Inflation in the U.S. rose in October by 6.2% and is running at its fastest annual rate since 1990. Surging prices threaten to undermine the economic recovery and are already exacting a hefty political toll on President Joe Biden and his Democratic party.
Biden has placed the blame squarely on rising fuel prices.
“The largest share of the increase in prices in this report is due to rising energy costs,” the president said of the new figures. “Inflation hurts Americans’ pocketbooks and reversing this trend is a top priority.”
However, Biden does not have a lot of tools at his disposal to make prices fall at the pump.

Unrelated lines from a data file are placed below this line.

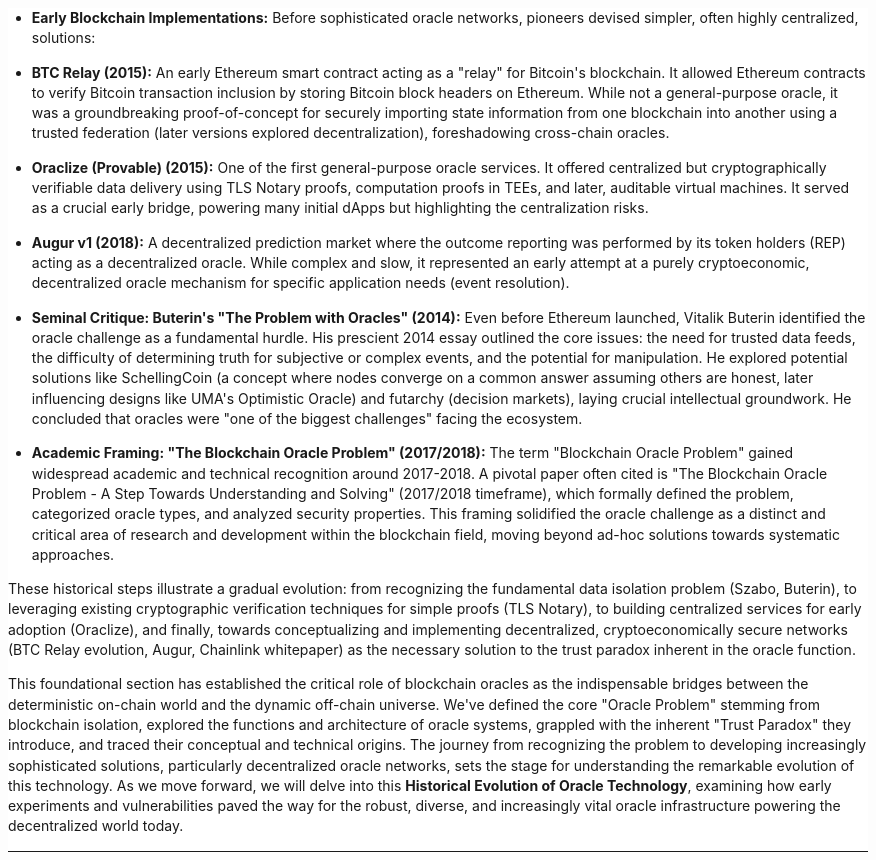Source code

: *   **Early Blockchain Implementations:** Before sophisticated oracle networks, pioneers devised simpler, often highly centralized, solutions:

*   **BTC Relay (2015):** An early Ethereum smart contract acting as a "relay" for Bitcoin's blockchain. It allowed Ethereum contracts to verify Bitcoin transaction inclusion by storing Bitcoin block headers on Ethereum. While not a general-purpose oracle, it was a groundbreaking proof-of-concept for securely importing state information from one blockchain into another using a trusted federation (later versions explored decentralization), foreshadowing cross-chain oracles.

*   **Oraclize (Provable) (2015):** One of the first general-purpose oracle services. It offered centralized but cryptographically verifiable data delivery using TLS Notary proofs, computation proofs in TEEs, and later, auditable virtual machines. It served as a crucial early bridge, powering many initial dApps but highlighting the centralization risks.

*   **Augur v1 (2018):** A decentralized prediction market where the outcome reporting was performed by its token holders (REP) acting as a decentralized oracle. While complex and slow, it represented an early attempt at a purely cryptoeconomic, decentralized oracle mechanism for specific application needs (event resolution).

*   **Seminal Critique: Buterin's "The Problem with Oracles" (2014):** Even before Ethereum launched, Vitalik Buterin identified the oracle challenge as a fundamental hurdle. His prescient 2014 essay outlined the core issues: the need for trusted data feeds, the difficulty of determining truth for subjective or complex events, and the potential for manipulation. He explored potential solutions like SchellingCoin (a concept where nodes converge on a common answer assuming others are honest, later influencing designs like UMA's Optimistic Oracle) and futarchy (decision markets), laying crucial intellectual groundwork. He concluded that oracles were "one of the biggest challenges" facing the ecosystem.

*   **Academic Framing: "The Blockchain Oracle Problem" (2017/2018):** The term "Blockchain Oracle Problem" gained widespread academic and technical recognition around 2017-2018. A pivotal paper often cited is "The Blockchain Oracle Problem - A Step Towards Understanding and Solving" (2017/2018 timeframe), which formally defined the problem, categorized oracle types, and analyzed security properties. This framing solidified the oracle challenge as a distinct and critical area of research and development within the blockchain field, moving beyond ad-hoc solutions towards systematic approaches.

These historical steps illustrate a gradual evolution: from recognizing the fundamental data isolation problem (Szabo, Buterin), to leveraging existing cryptographic verification techniques for simple proofs (TLS Notary), to building centralized services for early adoption (Oraclize), and finally, towards conceptualizing and implementing decentralized, cryptoeconomically secure networks (BTC Relay evolution, Augur, Chainlink whitepaper) as the necessary solution to the trust paradox inherent in the oracle function.

This foundational section has established the critical role of blockchain oracles as the indispensable bridges between the deterministic on-chain world and the dynamic off-chain universe. We've defined the core "Oracle Problem" stemming from blockchain isolation, explored the functions and architecture of oracle systems, grappled with the inherent "Trust Paradox" they introduce, and traced their conceptual and technical origins. The journey from recognizing the problem to developing increasingly sophisticated solutions, particularly decentralized oracle networks, sets the stage for understanding the remarkable evolution of this technology. As we move forward, we will delve into this **Historical Evolution of Oracle Technology**, examining how early experiments and vulnerabilities paved the way for the robust, diverse, and increasingly vital oracle infrastructure powering the decentralized world today.



---
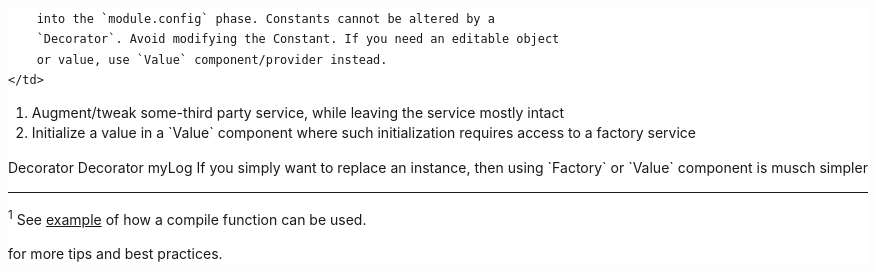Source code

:         into the `module.config` phase. Constants cannot be altered by a
        `Decorator`. Avoid modifying the Constant. If you need an editable object
        or value, use `Value` component/provider instead.
    </td>
  </tr>
   <tr>
    <td>
      <ol>
        <li>Augment/tweak some-third party service, while leaving the service mostly intact</li>
        <li>Initialize a value in a `Value` component where such initialization
            requires access to a factory service</li>
      </ol>
    </td>
    <td>Decorator</td>
    <td>Decorator</td>
    <td>myLog</td>
    <td>
      If you simply want to replace an instance, then using `Factory` or `Value`
      component is musch simpler
    </td>
  </tr>
</table>

___
<sup>1</sup> See [example](http://stackoverflow.com/questions/13852248/how-to-write-a-double-and-a-ntimes-directive-for-angularjs/13873098#13873098)
of how a compile function can be used.

<a class="twitter-follow-button"
  href="https://twitter.com/demisx1"
  data-show-count="false"
  data-lang="en"
  data-size="large">
</a> for more tips and best practices.
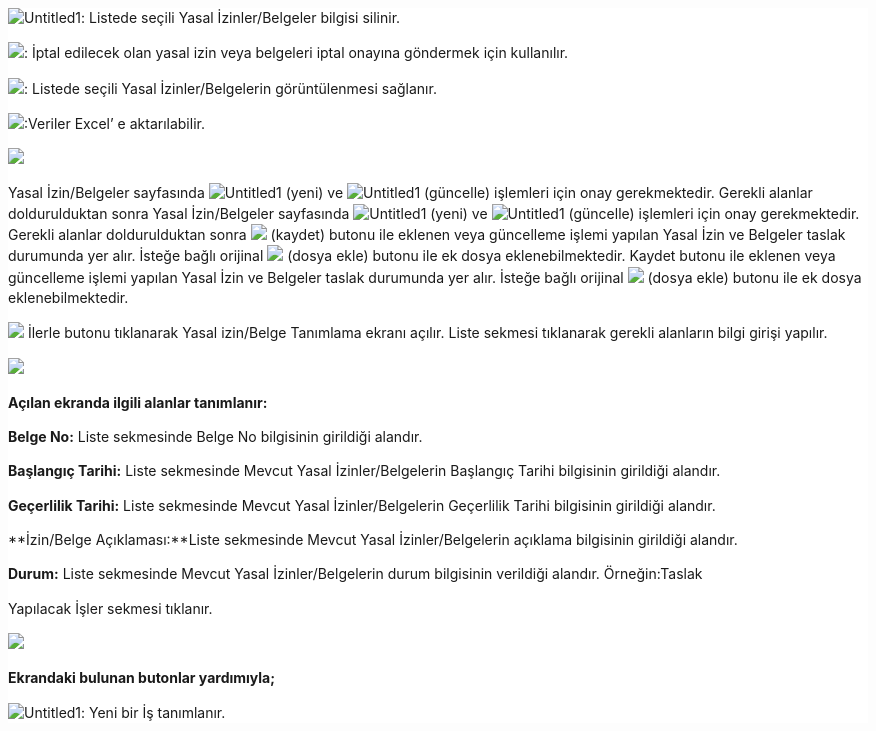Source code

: ![Untitled1](https://docsbimser.blob.core.windows.net/imagecontainer/auto-upload0641acf5-175e-45a5-917f-3d63c6e71990): Listede seçili Yasal İzinler/Belgeler bilgisi silinir.

![](https://docsbimser.blob.core.windows.net/imagecontainer/auto-upload01e4d6fa-e309-411e-84be-5080c650e9b1): İptal edilecek olan yasal izin veya belgeleri iptal onayına göndermek için kullanılır.

![](https://docsbimser.blob.core.windows.net/imagecontainer/auto-uploadbf2ddedf-98c8-4f57-b264-0276aabc238c): Listede seçili Yasal İzinler/Belgelerin görüntülenmesi sağlanır.

![](https://docsbimser.blob.core.windows.net/imagecontainer/auto-upload6d196c32-1d1a-4ca1-8050-9d4e0b0951dd):Veriler Excel’ e aktarılabilir.

![](https://docsbimser.blob.core.windows.net/imagecontainer/auto-upload43e7a664-729a-481d-ae4a-fdc48646b2ce)

Yasal İzin/Belgeler sayfasında ![Untitled1](https://docsbimser.blob.core.windows.net/imagecontainer/auto-uploadabb43861-5571-497d-b5a7-8aeeba7ab47c) (yeni) ve ![Untitled1](https://docsbimser.blob.core.windows.net/imagecontainer/auto-upload998e274e-c34f-4dfa-b5f5-c47d63da6ab0) (güncelle) işlemleri için onay gerekmektedir. Gerekli alanlar doldurulduktan sonra Yasal İzin/Belgeler sayfasında ![Untitled1](https://docsbimser.blob.core.windows.net/imagecontainer/auto-uploadabb43861-5571-497d-b5a7-8aeeba7ab47c) (yeni) ve ![Untitled1](https://docsbimser.blob.core.windows.net/imagecontainer/auto-upload998e274e-c34f-4dfa-b5f5-c47d63da6ab0) (güncelle) işlemleri için onay gerekmektedir. Gerekli alanlar doldurulduktan sonra ![](https://docsbimser.blob.core.windows.net/imagecontainer/auto-upload57f8bb2d-2eb7-4468-befb-fd4ee80b3647) (kaydet) butonu ile eklenen veya güncelleme işlemi yapılan Yasal İzin ve Belgeler taslak durumunda yer alır. İsteğe bağlı orijinal ![](https://docsbimser.blob.core.windows.net/imagecontainer/auto-uploada5b1596e-64bf-438d-9761-6b798ff31e41) (dosya ekle) butonu ile ek dosya eklenebilmektedir. Kaydet butonu ile eklenen veya güncelleme işlemi yapılan Yasal İzin ve Belgeler taslak durumunda yer alır. İsteğe bağlı orijinal ![](https://docsbimser.blob.core.windows.net/imagecontainer/auto-uploada5b1596e-64bf-438d-9761-6b798ff31e41) (dosya ekle) butonu ile ek dosya eklenebilmektedir.

![](https://docsbimser.blob.core.windows.net/imagecontainer/auto-uploadee6e5721-a972-4126-855b-02b2332e3b87) İlerle butonu tıklanarak Yasal izin/Belge Tanımlama ekranı açılır. Liste sekmesi tıklanarak gerekli alanların bilgi girişi yapılır.

![](https://docsbimser.blob.core.windows.net/imagecontainer/auto-upload5eb069fc-deb9-420b-b576-34b0fd395c7b)

**Açılan ekranda ilgili alanlar tanımlanır:**

**Belge No:** Liste sekmesinde Belge No bilgisinin girildiği alandır.

**Başlangıç Tarihi:** Liste sekmesinde Mevcut Yasal İzinler/Belgelerin Başlangıç Tarihi bilgisinin girildiği alandır.

**Geçerlilik Tarihi:** Liste sekmesinde Mevcut Yasal İzinler/Belgelerin Geçerlilik Tarihi bilgisinin girildiği alandır.

**İzin/Belge Açıklaması:**Liste sekmesinde Mevcut Yasal İzinler/Belgelerin açıklama bilgisinin girildiği alandır.

**Durum:** Liste sekmesinde Mevcut Yasal İzinler/Belgelerin durum bilgisinin verildiği alandır. Örneğin:Taslak

Yapılacak İşler sekmesi tıklanır.

![](https://docsbimser.blob.core.windows.net/imagecontainer/auto-uploade965606b-2a7a-4968-87dd-4ebbf9a60584)

**Ekrandaki bulunan butonlar yardımıyla;**

![Untitled1](https://docsbimser.blob.core.windows.net/imagecontainer/auto-uploadabb43861-5571-497d-b5a7-8aeeba7ab47c): Yeni bir İş tanımlanır.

The president reiterated that the White House’s National Economic Council was monitoring the situation and antitrust regulators were scouring the country for signs that fuel prices are being manipulated. Neither of these are likely to yield anything meaningful for prices. OPEC+, meanwhile, has been unmoved by pleas for more crude.
A release from the Strategic Petroleum Reserve (SPR), a stockpile of around 610 million barrels of crude held by the federal government, is left as the most significant tool at Biden’s disposal.
The administration has been holding a potential release over the market for weeks but there are some strong arguments against such a move.
For one, while oil prices are up sharply from the lows during last year’s crash in demand, they are not spectacularly high—making a release from supplies set aside for emergencies hard to justify.
U.S. oil prices are around $82/bbl, not much higher than the $75/bbl hit in the summer of 2018—Brent crude prices actually surpassed $80/b at that time. Compared to today, prices were consistently higher from 2010 up until the 2014 market crash.
The last big release from the SPR came in 2011 when civil war erupted in Libya, causing a supply disruption that sent oil prices above $100/bbl. The Obama administration tapped into the strategic stocks as part of a coordinated effort with the International Energy Agency (IEA), releasing 60 million barrels from government-held supplies across the U.S., Europe and Asia.
While some banks have said $100/bbl oil is possible again, the Energy Information Administration, an independent agency that sits in the Department of Energy, gave a more bearish outlook this week.
It predicted prices would stay around current levels through the end of the year and start falling early in 2022, to around $60/bbl by the end of next year, as demand growth cools and supply picks up. That is hardly a ringing of the alarm bells.
It’s also not clear that an SPR release would be all that effective. Most analysts argue it would cause a short-lived fall in prices.
Looking back at that 2011 release, oil prices dropped sharply initially, but they were back above $100/bbl within a few months. That was with widespread cooperation among consumer countries that amplified the scale of the action. There does not appear to be a similar appetite within the IEA today for such a coordinated action.
Japan and Turkey are among countries that could be involved. But this would hardly wow the world’s oil markets. And any temporary release from consumer governments could be offset by OPEC deciding to slow down its own oil supply increases.
But perhaps the strongest argument from the administration’s perspective is political. An SPR release would project an image of action in tackling one of Americans’ most pressing concerns. Even if it did not deliver lasting relief at the pump, the administration could argue it had done what it could while calling on OPEC+ and others to step up action.